------ Extract provided ------
If we don't talk about intersectionality, then yes, as a race scholar and a coach on anti-bias and anti-racism, I already know because I've seen it happen that people will talk about race within that Black and white binary frame of history exists and history of race exists between white people and Black people. That is an oversimplification, but that's what people will go to because they oversimplify this oftentimes. So to me, using the intersectionality framework and the cross racial framework of isang bagsak is a Filipino term of cross racial solidarity, isang bagsak. Those two logics really help the reader understand, wow, identity on a personal level, we all have multiple identity markers. 

Great. Step one, step two, oh, on a group level, self and group level, Asian Americans have been fighting with the Black community and vice versa. And the Blasian community, the multiracial community, which the Blasian community often gets left out. I'm talking about that nuanced racial literacy talk here is that even when scholars talk about Black and Asian solidarity movements, that multiracial identity gets lost. And that's why I included it, because the multi-ethnic aspect of things gets lost, which is invisible within the invisible, and there's a lot of concepts of the invisible within the invisible in my book, from layers of disability, layers of gender and sexual orientation.

Once we layer the different identity markers, that's when the layers of invisibility start to manifest. 

JILL ANDERSON: Do you worry at all about just the paradox of what we see happening in some parts of the country where there's a push against efforts to incorporate learning about other races and other people's identity?
------ Data excerpts ------
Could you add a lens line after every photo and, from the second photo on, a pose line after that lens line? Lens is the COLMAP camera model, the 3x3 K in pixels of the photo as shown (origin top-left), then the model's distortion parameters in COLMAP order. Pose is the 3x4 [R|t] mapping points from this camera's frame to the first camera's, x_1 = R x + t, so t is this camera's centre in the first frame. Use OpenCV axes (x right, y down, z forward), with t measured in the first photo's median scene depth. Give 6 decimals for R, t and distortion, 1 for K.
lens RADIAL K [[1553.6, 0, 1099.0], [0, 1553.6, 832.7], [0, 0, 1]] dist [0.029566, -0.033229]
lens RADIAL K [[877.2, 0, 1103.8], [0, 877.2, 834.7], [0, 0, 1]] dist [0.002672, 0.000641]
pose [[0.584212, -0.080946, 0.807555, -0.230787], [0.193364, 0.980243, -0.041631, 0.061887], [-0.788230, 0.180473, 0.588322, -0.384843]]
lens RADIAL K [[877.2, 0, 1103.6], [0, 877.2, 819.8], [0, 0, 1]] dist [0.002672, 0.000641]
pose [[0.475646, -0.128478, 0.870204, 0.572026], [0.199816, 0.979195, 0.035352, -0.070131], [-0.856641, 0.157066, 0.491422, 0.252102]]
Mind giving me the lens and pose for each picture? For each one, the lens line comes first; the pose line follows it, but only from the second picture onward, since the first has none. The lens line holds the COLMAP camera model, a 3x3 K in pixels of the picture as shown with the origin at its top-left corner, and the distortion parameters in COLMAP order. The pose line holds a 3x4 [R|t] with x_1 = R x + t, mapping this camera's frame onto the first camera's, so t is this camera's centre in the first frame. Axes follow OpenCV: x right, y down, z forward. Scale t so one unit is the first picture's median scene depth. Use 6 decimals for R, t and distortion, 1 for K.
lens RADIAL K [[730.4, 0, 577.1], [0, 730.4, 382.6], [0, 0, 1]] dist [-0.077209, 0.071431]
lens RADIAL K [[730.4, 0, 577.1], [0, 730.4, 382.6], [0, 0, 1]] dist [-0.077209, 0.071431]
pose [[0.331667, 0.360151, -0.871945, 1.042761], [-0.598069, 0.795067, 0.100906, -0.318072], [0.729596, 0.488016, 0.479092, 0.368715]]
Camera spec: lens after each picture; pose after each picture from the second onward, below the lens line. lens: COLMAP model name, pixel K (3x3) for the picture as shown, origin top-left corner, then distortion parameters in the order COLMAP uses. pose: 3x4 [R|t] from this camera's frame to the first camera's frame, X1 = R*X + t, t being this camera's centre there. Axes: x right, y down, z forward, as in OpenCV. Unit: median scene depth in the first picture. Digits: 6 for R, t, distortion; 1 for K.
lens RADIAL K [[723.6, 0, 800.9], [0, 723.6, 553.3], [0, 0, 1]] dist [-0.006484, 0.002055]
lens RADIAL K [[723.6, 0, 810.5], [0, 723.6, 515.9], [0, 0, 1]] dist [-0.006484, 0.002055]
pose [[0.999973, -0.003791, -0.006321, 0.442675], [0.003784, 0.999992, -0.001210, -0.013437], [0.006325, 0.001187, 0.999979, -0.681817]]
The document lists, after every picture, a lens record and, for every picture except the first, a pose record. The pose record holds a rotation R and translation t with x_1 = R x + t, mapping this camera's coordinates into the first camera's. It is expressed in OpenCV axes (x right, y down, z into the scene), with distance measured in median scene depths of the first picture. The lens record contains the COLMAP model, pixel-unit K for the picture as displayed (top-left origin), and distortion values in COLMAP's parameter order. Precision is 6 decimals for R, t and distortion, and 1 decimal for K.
------
### What you will do
1) In the interview excerpt on intersectionality, what does the speaker say the Filipino term isang bagsak refers to?
2) Continue the interview excerpt on intersectionality, picking up right after its final question.

### Answers to the exercises
1) Cross racial solidarity.

2)
TONY DELAROSA: Our public leaders want to do things for show sometimes. Sometimes they want to do things performatively, and it's both explicit. It's both intentional, and sometimes they just don't know what they're doing. They're just doing it haphazardly. And I'm noticing both things are true. To me, with the case of Florida, for example, Asian American education gets passed. Rah, rah, awesome, yeah, we got coalitions around fighting for it. I know them because I was a coach in Miami fighting for those same things. And then AP African American history gets denied, right? 

JILL ANDERSON: Right. 

Tony DelaRosa: Whoa! And then DEI, there's anti-woke laws. So there's that tension right there. So to me, I call performativity on that all. It begs the question around why Asian Americans out of this whole thing? And it makes me question, what are my Asian American folks who fought for that bill going to do when they knew that AP African American history got denied? Are they going to be in coalition and fight and say, "Hey, we got ours. Let's help you get yours"? That's collective liberation, and that's cross coalition building. Or are they going to say, "No, we got ours. Thank you. We're going to just stick in our lane and that's how we do it."

That's my big question right now. That's my paradox that. I want to do it as a case study because there's only so much I can do with those leaders who made those sharp decisions, but I know from my Asian American communities who I was in community with, my locus of control is actually there, and I can actually challenge them and say, "Hey, go on and talk with the NAACP and do something about this so you can still fight and advocate for African American AP history or African American studies in K-12, and this is how you do it, right? You share resources."

JILL ANDERSON: Right. Well, Tony, thank you so much. Tons of great stuff to share and talk about today. 

TONY DELAROSA: Yes, it was such a wonderful time to be able to speak at Harvard EdCast, to be a part of this legacy and part of a great people who are bringing one, racial literacy to the forefront. 

JILL ANDERSON: Tony DelaRosa is an anti-bias and anti-racist educator and researcher. He is the author of Teaching the Invisible Race: Embodying a Pro-Asian American Lens in Schools. I'm Jill Anderson. This is the Harvard EdCast produced by the Harvard Graduate School of Education. Thanks for listening.